Resumo escrito por:Maria_Truccolo
"É complicado
Mas vai descomplicando
Se implicando
Simplificando... (na unidade)"

* De um paciente internado em um dos hospitais psiquiátricos que conheci.

Se a obra em questão pudesse ser resumida numa frase, seria: “Os problemas emergem quando não se está incluído.

” Porque as “Promessas que os amantes fazem quando já é tarde demais” na verdade não deveriam ter sido proferidas antes nem no agora. Muito anteriormente e quase sempre que possível elas deveriam ter sido cumpridas. 


 
É o compromisso com o sentimento (e não com as palavras) que constrói o envolvimento, o “estar incluído”. A falta desta responsabilidade pelo e no relacionamento faz o caldo entornar, é a gota d’água fervente transbordante de ira e ódio, não mais de paixão amorosa. E aí as promessas chegam e já vão tarde, tarde demais. Tipo “descanse em paz!”  – e longe de mim.

Daí em diante, diga-se, é preciso fazer o luto, pois o ódio preponderante é uma liga tão intensa quanto o amor   - quando este prepondera e prevalece sobre o ódio. O rastro de ira e destruição deixados por relacionamentos mal-resolvidos pode levar ao luto patológico e/ou à melancolia   (leia mais em “Luto e Melancolia”, observações sobre texto de Sigmund Freud, feitas por esta autora Maria_Truccolo, neste site), daí a necessidade de livrar-se do defunto sem mais mágoas, ressentimentos (luto patológico) e identificações projetivas e introjetivas (melancolia).  

Encontrar este livro e mais alguns exemplares em oferta por R$ 2 num balaio de uma loja de quinquilharias domésticas em Porto Alegre (RS) foi uma grata surpresa. Ironicamente... quem disse que certos relacionamentos ou até a maior parte deles não se assemelham a quinquilharias domésticas? Daquelas antigas, das quais a gente não quer se desfazer, na promessa de que um dia terão alguma utilidade?... Sem falar na culpa que assombra por se ter colocado fora algo herdado da mãe, que ganhou da avó, que recebeu solenemente da bisavó...

 
“Algumas mulheres, na verdade, se sentem atraídas por homens que parecem não ter “nada a perder”, visto que já perderam tudo, o emprego, a esposa, o dinheiro e por aí adiante. A explicação óbvia seria que, sem nada a perder, a mulher pode encontrar no homem uma imagem de si mesma. Mais interessante, talvez, seria dizer que, se não falta nada ao homem, tornando-se a causa do seu desejo, uma mulher pode criar uma falta no homem e, portanto, funcionar ela mesma como a causa da falta nele. Ela se torna, por assim dizer, o órgão sem o qual ele não pode funcionar.”

 
O trecho acima dá o exemplo da mulher fálica, a poderosa, que não pode faltar ao outro. Talvez um infeliz exemplo de inclusão onde parece que nada mais falta, porque se perdeu tudo, e nem aquela bengala que se usa diante da surpresa, “era só o que faltava”, cabe mais.

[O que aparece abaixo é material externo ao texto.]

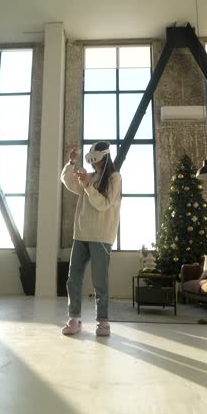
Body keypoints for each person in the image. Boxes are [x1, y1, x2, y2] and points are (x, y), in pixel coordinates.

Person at [60, 141, 122, 336]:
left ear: (104, 157)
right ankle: (74, 319)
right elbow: (68, 182)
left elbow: (104, 205)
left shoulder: (114, 178)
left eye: (96, 161)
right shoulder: (91, 176)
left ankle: (103, 322)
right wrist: (71, 162)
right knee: (73, 279)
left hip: (101, 236)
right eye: (92, 161)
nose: (94, 165)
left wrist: (88, 186)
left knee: (99, 281)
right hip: (81, 234)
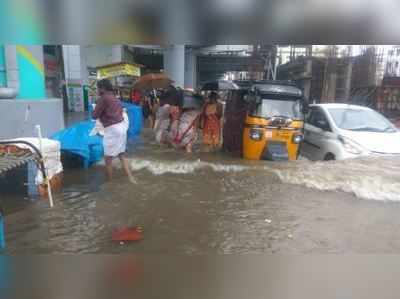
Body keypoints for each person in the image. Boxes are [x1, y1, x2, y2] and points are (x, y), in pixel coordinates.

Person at [92, 79, 135, 182]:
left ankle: (110, 183)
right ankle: (131, 178)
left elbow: (94, 115)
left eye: (98, 88)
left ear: (102, 88)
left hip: (112, 130)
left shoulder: (103, 98)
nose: (97, 90)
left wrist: (96, 107)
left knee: (108, 159)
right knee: (121, 155)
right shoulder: (115, 98)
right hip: (122, 128)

Não sei se por erro de tradução ou ingenuidade do tradutor está posto: “parecem não ter nada a perder”. Ora, quem não tem nada a perder, tem algo a perder. Agora, é de se perguntar que quinquilharia doméstica  (de domesticar, mesmo)  uma mulher destas herdou da mãe, que ganhou da avó, que recebeu da bisavó... Afinal ela tem nada a perder e só passa a ter algum valor como algo que preenche a suposta falta no outro. Não é pouca coisa, como explica Sigmund Freud no Complexo de Édipo   - e como bem expõe o autor.    

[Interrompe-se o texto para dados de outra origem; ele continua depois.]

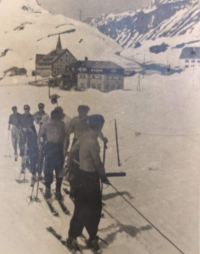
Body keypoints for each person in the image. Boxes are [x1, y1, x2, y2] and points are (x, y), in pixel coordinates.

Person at [66, 115, 109, 252]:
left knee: (81, 208)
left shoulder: (84, 136)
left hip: (81, 176)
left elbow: (72, 150)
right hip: (90, 178)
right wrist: (103, 176)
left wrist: (68, 165)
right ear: (99, 126)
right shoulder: (93, 142)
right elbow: (97, 162)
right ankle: (78, 237)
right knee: (94, 209)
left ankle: (81, 236)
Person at [38, 109, 65, 200]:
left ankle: (58, 190)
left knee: (59, 170)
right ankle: (48, 189)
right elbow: (39, 136)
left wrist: (64, 148)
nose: (57, 120)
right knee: (48, 169)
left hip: (59, 148)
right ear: (53, 117)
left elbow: (64, 136)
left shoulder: (62, 124)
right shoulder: (46, 124)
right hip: (49, 147)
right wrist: (40, 146)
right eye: (56, 118)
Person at [19, 105, 39, 186]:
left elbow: (35, 130)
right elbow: (20, 126)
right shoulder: (22, 117)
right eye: (25, 109)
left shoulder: (32, 118)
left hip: (32, 139)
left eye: (28, 109)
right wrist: (23, 133)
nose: (26, 110)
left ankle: (32, 169)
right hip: (24, 137)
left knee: (32, 154)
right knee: (24, 153)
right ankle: (23, 168)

Darian Leader é psicanalista em Londres, conferencista sênior em Estudos Psicanalíticos na Leeds Metropolitan University e membro fundador do Centro para Análise e Pesquisa Freudiana. Autor de “Lacan for Beginners”, Leader oferece uma obra densa que afasta pra muito longe a sugestão de auto-ajuda dada pelo título. Ele entremeia filosofia e   teoria psicanalítica de primeira linha  (Jacques Lacan, Donnald Winnicott, Sigmund Freud e outros)  com recortes clínicos de histórias de pacientes e de filmes e obras literárias, como Quatro casamentos e um funeral, Rebecca e Hamlet.